Reputation: 3907
I have a set of Cartesian coordinates pairs, along with a binary variable for each of the pairs. I am plotting a heatmap, where in each bin, I compute the fraction of coordinates falling into this bin where the binary variable is 1.
My problem is with the axis. As can be seen in the picture below, the resulting axis are strings, that stand for bin boundaries. I would like the axis to be Cartesian coordinates. Is there a simple way to change this?
import numpy as np
import pandas as pd
import seaborn as sb
np.random.seed(0)
x = np.random.uniform(0,100, size=200)
y = np.random.uniform(0,100, size=200)
z = np.random.choice([True, False], size=200, p=[0.3, 0.7])
df = pd.DataFrame({"x" : x, "y" : y, "z":z})
binsx = 8
binsy = 5
res = df.groupby([pd.cut(df.y, binsy),pd.cut(df.x,binsx)])['z'].mean().unstack()
ax = sb.heatmap(res)
ax.axis('equal')
ax.invert_yaxis()
Upvotes: 2
Views: 9908
Reputation: 339725
The following creates a scale by using the bins for histogramming as the extents of the image.
import numpy as np
import pandas as pd
import seaborn as sns
import matplotlib.pyplot as plt
np.random.seed(0)
x = np.random.uniform(0,100, size=200)
y = np.random.uniform(0,100, size=200)
z = np.random.choice([True, False], size=200, p=[0.3, 0.7])
df = pd.DataFrame({"x" : x, "y" : y, "z":z})
binsx = np.arange(0,112.5,12.5)
binsy = np.arange(0,120,20)
res = df.groupby([pd.cut(df.y, binsy),pd.cut(df.x,binsx)])['z'].mean().unstack()
plt.imshow(res, cmap=plt.cm.Reds,
extent=[binsx.min(), binsx.max(),binsy.min(),binsy.max()])
plt.xticks(binsx)
plt.yticks(binsy)
plt.colorbar()
plt.grid(False)
plt.show()
Upvotes: 2

[Stored data entries]
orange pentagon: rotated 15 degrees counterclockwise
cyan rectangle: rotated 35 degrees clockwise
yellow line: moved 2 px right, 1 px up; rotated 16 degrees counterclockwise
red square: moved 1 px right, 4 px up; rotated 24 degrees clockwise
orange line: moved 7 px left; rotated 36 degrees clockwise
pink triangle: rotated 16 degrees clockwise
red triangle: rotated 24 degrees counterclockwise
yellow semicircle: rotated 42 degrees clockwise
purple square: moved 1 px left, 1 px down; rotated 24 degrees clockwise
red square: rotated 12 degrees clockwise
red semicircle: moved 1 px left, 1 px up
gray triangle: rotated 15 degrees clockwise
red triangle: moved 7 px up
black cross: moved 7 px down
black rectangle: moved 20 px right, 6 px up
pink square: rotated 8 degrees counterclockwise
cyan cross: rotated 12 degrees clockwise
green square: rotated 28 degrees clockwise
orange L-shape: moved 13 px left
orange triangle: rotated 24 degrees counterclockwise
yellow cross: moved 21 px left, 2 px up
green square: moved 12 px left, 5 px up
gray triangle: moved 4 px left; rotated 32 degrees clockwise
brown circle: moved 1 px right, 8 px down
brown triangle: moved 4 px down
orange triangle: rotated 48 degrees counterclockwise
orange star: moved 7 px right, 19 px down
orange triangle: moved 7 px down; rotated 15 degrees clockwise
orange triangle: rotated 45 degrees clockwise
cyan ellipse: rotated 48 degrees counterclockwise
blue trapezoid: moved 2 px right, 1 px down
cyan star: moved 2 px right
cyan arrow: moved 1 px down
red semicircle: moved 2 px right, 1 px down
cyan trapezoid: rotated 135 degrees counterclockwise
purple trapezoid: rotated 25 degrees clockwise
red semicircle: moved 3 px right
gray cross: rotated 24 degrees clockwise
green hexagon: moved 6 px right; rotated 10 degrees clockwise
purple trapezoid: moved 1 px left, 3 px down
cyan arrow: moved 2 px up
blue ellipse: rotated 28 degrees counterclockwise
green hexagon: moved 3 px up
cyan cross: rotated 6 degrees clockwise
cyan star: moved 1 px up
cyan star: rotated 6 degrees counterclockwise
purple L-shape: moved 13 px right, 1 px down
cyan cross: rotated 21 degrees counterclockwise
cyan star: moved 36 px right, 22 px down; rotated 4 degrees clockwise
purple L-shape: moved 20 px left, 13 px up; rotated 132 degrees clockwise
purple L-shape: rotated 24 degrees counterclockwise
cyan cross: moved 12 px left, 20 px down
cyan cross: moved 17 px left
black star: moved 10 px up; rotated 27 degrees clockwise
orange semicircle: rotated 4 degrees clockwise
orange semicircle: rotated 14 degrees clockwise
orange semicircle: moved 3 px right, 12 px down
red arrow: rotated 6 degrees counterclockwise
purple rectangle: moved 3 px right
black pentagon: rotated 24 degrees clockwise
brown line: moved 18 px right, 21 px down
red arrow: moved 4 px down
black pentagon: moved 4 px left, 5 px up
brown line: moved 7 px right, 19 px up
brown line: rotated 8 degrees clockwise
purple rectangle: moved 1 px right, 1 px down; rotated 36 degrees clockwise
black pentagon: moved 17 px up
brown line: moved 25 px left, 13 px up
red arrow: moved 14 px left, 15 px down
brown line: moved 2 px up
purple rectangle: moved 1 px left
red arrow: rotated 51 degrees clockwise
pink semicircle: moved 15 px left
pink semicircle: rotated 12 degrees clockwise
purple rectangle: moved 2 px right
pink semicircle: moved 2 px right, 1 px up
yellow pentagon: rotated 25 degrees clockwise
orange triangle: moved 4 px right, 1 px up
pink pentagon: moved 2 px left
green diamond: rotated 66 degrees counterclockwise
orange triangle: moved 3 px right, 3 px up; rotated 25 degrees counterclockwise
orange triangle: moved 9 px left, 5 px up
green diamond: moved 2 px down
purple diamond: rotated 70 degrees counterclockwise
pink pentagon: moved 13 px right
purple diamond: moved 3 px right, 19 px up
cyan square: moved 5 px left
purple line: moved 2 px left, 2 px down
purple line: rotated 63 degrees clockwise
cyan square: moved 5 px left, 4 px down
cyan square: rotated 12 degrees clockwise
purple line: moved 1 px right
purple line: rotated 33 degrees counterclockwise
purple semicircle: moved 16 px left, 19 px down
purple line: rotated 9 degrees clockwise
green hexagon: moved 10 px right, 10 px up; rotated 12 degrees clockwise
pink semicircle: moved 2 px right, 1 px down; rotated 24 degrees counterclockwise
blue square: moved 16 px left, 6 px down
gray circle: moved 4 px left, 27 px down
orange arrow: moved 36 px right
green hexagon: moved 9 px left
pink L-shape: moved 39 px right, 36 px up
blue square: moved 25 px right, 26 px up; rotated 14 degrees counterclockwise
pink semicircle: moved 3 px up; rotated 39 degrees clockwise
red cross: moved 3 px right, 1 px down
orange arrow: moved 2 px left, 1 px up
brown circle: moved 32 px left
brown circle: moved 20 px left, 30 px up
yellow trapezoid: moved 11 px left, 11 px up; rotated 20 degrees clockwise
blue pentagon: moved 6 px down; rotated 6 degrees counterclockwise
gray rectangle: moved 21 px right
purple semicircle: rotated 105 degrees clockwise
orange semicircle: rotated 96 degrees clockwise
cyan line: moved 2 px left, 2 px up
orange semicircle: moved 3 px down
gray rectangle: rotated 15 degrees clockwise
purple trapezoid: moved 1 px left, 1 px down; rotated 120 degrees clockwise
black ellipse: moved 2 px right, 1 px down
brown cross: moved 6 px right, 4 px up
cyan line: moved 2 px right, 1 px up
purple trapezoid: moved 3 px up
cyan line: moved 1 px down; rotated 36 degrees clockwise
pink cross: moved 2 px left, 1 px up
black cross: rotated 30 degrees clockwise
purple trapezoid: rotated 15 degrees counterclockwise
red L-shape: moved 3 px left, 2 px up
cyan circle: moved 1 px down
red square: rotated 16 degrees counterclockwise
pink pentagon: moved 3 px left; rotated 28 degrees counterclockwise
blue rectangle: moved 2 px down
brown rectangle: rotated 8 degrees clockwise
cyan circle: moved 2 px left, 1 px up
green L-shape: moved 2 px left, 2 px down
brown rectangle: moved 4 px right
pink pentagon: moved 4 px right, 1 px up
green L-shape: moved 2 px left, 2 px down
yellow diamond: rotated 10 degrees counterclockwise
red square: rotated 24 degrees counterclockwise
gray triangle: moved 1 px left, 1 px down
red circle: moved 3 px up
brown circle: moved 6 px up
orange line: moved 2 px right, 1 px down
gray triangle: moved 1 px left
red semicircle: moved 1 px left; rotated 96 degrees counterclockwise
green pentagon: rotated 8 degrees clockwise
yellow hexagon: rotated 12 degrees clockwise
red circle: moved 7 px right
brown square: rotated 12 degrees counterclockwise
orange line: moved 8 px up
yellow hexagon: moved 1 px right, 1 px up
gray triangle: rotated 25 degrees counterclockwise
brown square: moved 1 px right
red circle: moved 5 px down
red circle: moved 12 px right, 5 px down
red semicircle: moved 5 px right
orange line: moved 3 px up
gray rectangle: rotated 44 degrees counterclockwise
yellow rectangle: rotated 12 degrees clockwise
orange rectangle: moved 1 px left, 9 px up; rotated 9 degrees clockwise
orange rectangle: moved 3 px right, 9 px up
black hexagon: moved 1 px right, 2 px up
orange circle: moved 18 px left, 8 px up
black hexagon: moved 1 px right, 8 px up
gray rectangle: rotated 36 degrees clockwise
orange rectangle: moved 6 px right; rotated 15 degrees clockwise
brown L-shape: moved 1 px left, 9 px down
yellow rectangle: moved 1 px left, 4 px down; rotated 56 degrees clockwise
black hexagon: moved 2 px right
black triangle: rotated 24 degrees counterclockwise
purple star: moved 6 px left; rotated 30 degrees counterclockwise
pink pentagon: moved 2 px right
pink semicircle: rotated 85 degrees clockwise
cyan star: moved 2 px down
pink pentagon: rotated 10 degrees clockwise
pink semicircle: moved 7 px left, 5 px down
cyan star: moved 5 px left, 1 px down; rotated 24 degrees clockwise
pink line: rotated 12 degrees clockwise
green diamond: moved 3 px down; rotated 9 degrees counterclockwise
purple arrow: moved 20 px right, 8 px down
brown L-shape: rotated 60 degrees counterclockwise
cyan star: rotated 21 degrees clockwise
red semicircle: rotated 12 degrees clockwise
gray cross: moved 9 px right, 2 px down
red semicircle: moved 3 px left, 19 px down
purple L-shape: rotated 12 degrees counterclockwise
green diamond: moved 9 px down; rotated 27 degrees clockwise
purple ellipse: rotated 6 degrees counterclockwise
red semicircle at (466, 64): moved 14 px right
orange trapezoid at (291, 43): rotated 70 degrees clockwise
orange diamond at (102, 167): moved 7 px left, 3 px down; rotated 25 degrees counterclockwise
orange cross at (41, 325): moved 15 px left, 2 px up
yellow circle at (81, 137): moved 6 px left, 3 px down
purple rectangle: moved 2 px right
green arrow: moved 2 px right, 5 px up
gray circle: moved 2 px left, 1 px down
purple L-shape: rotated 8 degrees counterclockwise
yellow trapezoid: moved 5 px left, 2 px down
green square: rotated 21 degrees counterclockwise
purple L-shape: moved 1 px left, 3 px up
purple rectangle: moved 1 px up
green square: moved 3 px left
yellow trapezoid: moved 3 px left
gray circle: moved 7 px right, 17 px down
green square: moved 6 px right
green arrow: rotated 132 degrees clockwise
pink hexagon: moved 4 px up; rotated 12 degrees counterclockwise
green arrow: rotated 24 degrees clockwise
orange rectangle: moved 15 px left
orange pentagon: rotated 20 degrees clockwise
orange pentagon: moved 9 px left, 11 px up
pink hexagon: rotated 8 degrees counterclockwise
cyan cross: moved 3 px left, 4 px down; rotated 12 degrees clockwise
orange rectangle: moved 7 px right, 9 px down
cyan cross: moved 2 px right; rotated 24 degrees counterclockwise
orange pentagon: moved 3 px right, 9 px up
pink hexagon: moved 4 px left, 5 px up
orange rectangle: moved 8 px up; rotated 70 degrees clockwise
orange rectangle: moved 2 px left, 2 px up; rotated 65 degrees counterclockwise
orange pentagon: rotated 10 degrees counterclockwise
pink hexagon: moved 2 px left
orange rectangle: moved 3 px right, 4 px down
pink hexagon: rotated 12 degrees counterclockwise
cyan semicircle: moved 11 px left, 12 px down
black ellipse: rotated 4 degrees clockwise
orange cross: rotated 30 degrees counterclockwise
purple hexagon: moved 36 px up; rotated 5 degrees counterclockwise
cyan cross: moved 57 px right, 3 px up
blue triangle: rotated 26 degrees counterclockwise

# [Work to complete]
Please change "axis" to "axes" in the stretch of the heatmap thread from "My problem is" through "to change this?". The material plays no part in this.

# [Exercise solution]
My problem is with the axes. As can be seen in the picture below, the resulting axes are strings, that stand for bin boundaries. I would like the axes to be Cartesian coordinates. Is there a simple way to change this?